L’usage des plantes et autres médicaments de «ces centres illégaux» seraient «responsables des problèmes de reins observés ces derniers temps chez les patients qui se dialysent», selon l’inspecteur général de la santé, Dr Ridhoine Mohamed.

 

C’est une opération coup de poing lancée depuis mardi par le ministère de la Santé à travers l’inspection générale de la santé (Iges). Jusqu’à hier, au moins 9 centres traditionnels sont fermés, dont le plus célèbre clinique «Shifa» appartenant à un certain Papa Benin. Ce dernier, dans les publicités relayées sur des radios, assure guérir des pathologies comme la tension, les faiblesses sexuelles, l’estomac, entre autres. Malgré plusieurs dénonciations, il réussissait à s’en sortir jusqu’à avant-hier.

 Selon nos informations, il se trouverait à la gendarmerie et ses produits ont été saisis par les équipes de l’inspection générale de la santé, qui ont également mis fin aux activités des cliniques traditionnelles à Mitsamihuli, Fumbuni et Salimani Itsandra. A Moroni, six cliniques ont mis la clé sous le paillasson en deux jours. Tous ces centres ont presque un point en commun : ils vantent des produits 100%, naturels à base de plantes capables de remédier toutes les maladies.

Mais en réalité, ces traitements exposent encore plus la population à des dangers considérables. «Le service des dialyses de l’hôpital d’El-maarouf, nous a même signalé une augmentation des cas de malades souffrant des problèmes de reins.  Or les plantes médicinales facilitent les maladies rénales.
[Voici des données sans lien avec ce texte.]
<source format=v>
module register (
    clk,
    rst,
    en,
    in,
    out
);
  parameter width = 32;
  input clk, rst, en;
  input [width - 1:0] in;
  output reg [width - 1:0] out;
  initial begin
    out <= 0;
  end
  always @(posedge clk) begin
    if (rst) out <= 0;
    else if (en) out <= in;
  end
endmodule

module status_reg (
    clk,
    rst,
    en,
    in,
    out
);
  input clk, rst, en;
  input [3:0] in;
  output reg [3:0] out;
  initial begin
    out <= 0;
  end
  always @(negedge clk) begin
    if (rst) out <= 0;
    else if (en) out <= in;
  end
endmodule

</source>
D’où la nécessité de mettre de l’ordre», martèle l’inspecteur général de la santé, le Dr Ridhoine Mohamed, qui appelle à la vigilance de tous.

 
Toujours dans l’entretien qu’il a accordé à Al-watwan, le médecin annonce que l’opération va se poursuivre. Hier, les équipes du ministère ont fermé 4 cliniques à Moroni. Quant aux responsables, ils seraient entre les mains de la gendarmerie qui a dépêché des éléments pour accompagner les agents déployés sur le terrain.  

4 centres à Moroni

Il faut reconnaitre que les cliniques traditionnelles avaient le vent en poupe auprès de beaucoup de patients vulnérables, convaincus de pouvoir trouver des remèdes auprès de ces médecins «charlatans».  Ceux-ci, pour attirer dans leurs filets de la clientèle, choisissent des pathologies dont le traitement est coûteux ou nécessite des évacuations à l’étranger, comme l’infertilité, les kystes, les règles douloureuses, les problèmes d’estomac. A Ndzuani, un seul centre est concerné. 
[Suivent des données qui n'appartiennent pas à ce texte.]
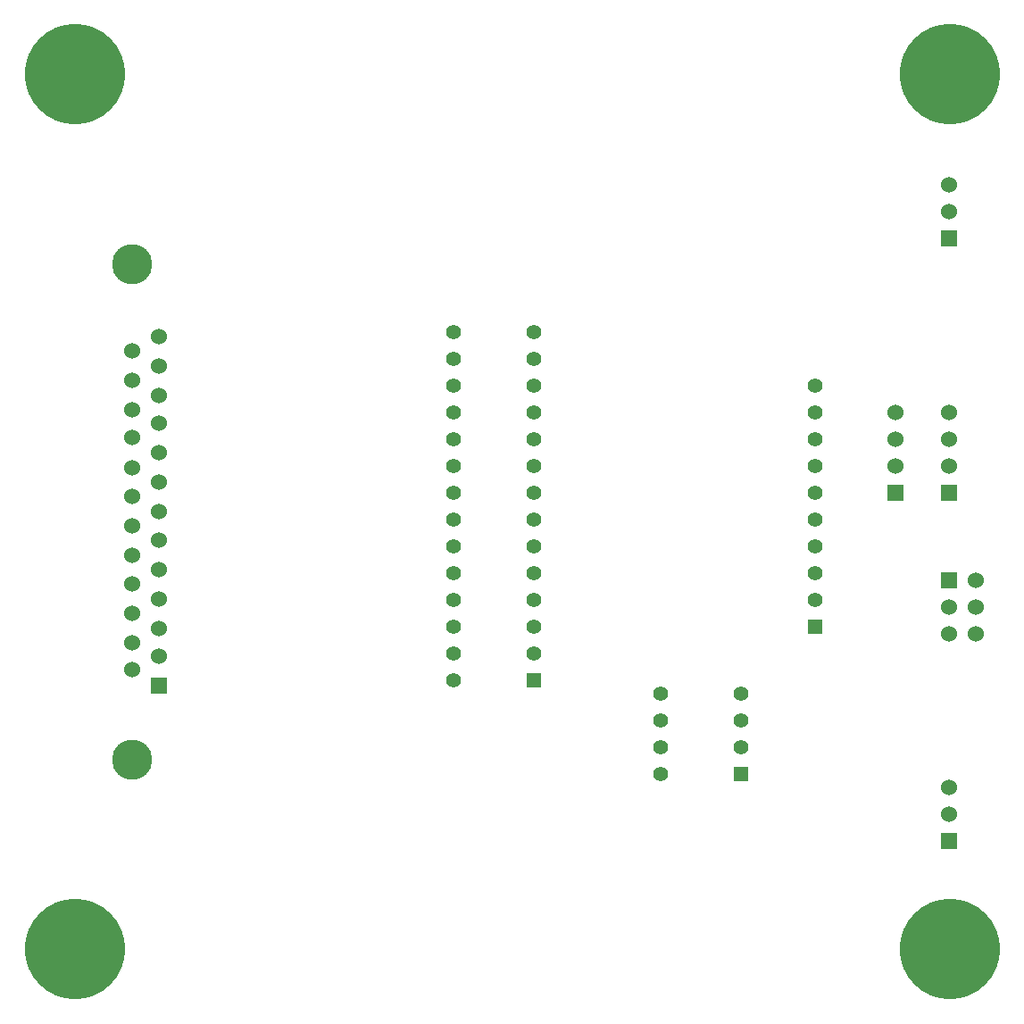
<source format=gbs>
G04 (created by PCBNEW (2013-05-31 BZR 4019)-stable) date 6/28/2014 2:43:39 PM*
%MOIN*%
G04 Gerber Fmt 3.4, Leading zero omitted, Abs format*
%FSLAX34Y34*%
G01*
G70*
G90*
G04 APERTURE LIST*
%ADD10C,0.00590551*%
%ADD11C,0.375*%
%ADD12R,0.06X0.06*%
%ADD13C,0.06*%
%ADD14C,0.15*%
%ADD15R,0.055X0.055*%
%ADD16C,0.055*%
G04 APERTURE END LIST*
G54D10*
G54D11*
X2362Y-2362D03*
X35039Y-2362D03*
X2362Y-35039D03*
X35039Y-35039D03*
G54D12*
X35000Y-18000D03*
G54D13*
X35000Y-17000D03*
X35000Y-16000D03*
X35000Y-15000D03*
G54D12*
X35000Y-21250D03*
G54D13*
X36000Y-21250D03*
X35000Y-22250D03*
X36000Y-22250D03*
X35000Y-23250D03*
X36000Y-23250D03*
G54D14*
X4500Y-9450D03*
X4500Y-27950D03*
G54D12*
X5500Y-25200D03*
G54D13*
X5500Y-24100D03*
X5500Y-23050D03*
X5500Y-21950D03*
X5500Y-20850D03*
X5500Y-19750D03*
X5500Y-18700D03*
X5500Y-17600D03*
X5500Y-16500D03*
X5500Y-15400D03*
X5500Y-14350D03*
X5500Y-13250D03*
X5500Y-12150D03*
X4500Y-24580D03*
X4500Y-23580D03*
X4500Y-22480D03*
X4500Y-21400D03*
X4500Y-20320D03*
X4500Y-19220D03*
X4500Y-18140D03*
X4500Y-17060D03*
X4500Y-15940D03*
X4500Y-14880D03*
X4500Y-13800D03*
X4500Y-12700D03*
G54D15*
X30000Y-23000D03*
G54D16*
X30000Y-22000D03*
X30000Y-21000D03*
X30000Y-20000D03*
X30000Y-19000D03*
X30000Y-18000D03*
X30000Y-17000D03*
X30000Y-16000D03*
X30000Y-15000D03*
X30000Y-14000D03*
G54D12*
X33000Y-18000D03*
G54D13*
X33000Y-17000D03*
X33000Y-16000D03*
X33000Y-15000D03*
G54D12*
X35000Y-8500D03*
G54D13*
X35000Y-7500D03*
X35000Y-6500D03*
G54D12*
X35000Y-31000D03*
G54D13*
X35000Y-30000D03*
X35000Y-29000D03*
G54D15*
X27250Y-28500D03*
G54D16*
X27250Y-27500D03*
X27250Y-26500D03*
X27250Y-25500D03*
X24250Y-25500D03*
X24250Y-26500D03*
X24250Y-27500D03*
X24250Y-28500D03*
X19500Y-24000D03*
X19500Y-23000D03*
X19500Y-22000D03*
X19500Y-21000D03*
X19500Y-20000D03*
X19500Y-19000D03*
X19500Y-18000D03*
X19500Y-17000D03*
X19500Y-16000D03*
X19500Y-15000D03*
X19500Y-14000D03*
X19500Y-13000D03*
X19500Y-12000D03*
G54D15*
X19500Y-25000D03*
G54D16*
X16500Y-12000D03*
X16500Y-13000D03*
X16500Y-14000D03*
X16500Y-15000D03*
X16500Y-16000D03*
X16500Y-17000D03*
X16500Y-18000D03*
X16500Y-19000D03*
X16500Y-20000D03*
X16500Y-21000D03*
X16500Y-22000D03*
X16500Y-23000D03*
X16500Y-24000D03*
X16500Y-25000D03*
M02*

</source>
«Le code de la santé détaille la procédure à suivre pour toute personne souhaitant ouvrir une pharmacie ou une clinique. Il s’adresse à l’ordre des médecins ou des pharmaciens qui vérifie s’il remplit leurs conditions. Puis la demande atterrit à l’inspection générale. Une fois le dossier validé après examen, on l’envoie au cabinet du ministre à qui revient le dernier mot. Si tout est en règle, un arrêté d’autorisation est publié», a expliqué l’inspecteur Ridhoine Mohamed, qui promet de poursuive ce contrôle chez les pharmacies et les cliniques médicales, dont certains font souvent l’objet de critiques, notamment pour défaut d’hygiène mais pas que. 
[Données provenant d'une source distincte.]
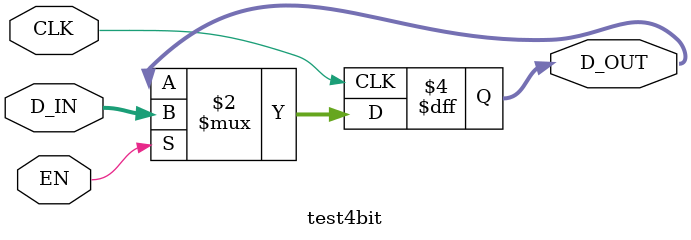
<source format=v>
module test4bit(input [3:0]D_IN, input CLK,EN, output reg [3:0]D_OUT);
    always @(posedge CLK)
        begin
            if(EN)
                D_OUT<= D_IN;
        end
endmodule
</source>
Selon l’article 182 du code de la santé en vigueur, pour exercer en tant que médecin, le demandeur doit remplir 4 principales conditions. D’abord être titulaire d’un diplôme d’État de docteur en médecine ou d’un diplôme de Médecin reconnu et jugé équivalent par l’État comorien. Ensuite, il faut s’inscrire au tableau de l’Ordre national des médecins ou des chirurgiens-dentistes et être exempt de toute condamnation infamante ou contraire à une disposition contenue dans le code de déontologie médicale. Quant aux étrangers, un accord de réciprocité doit exister entre les deux pays.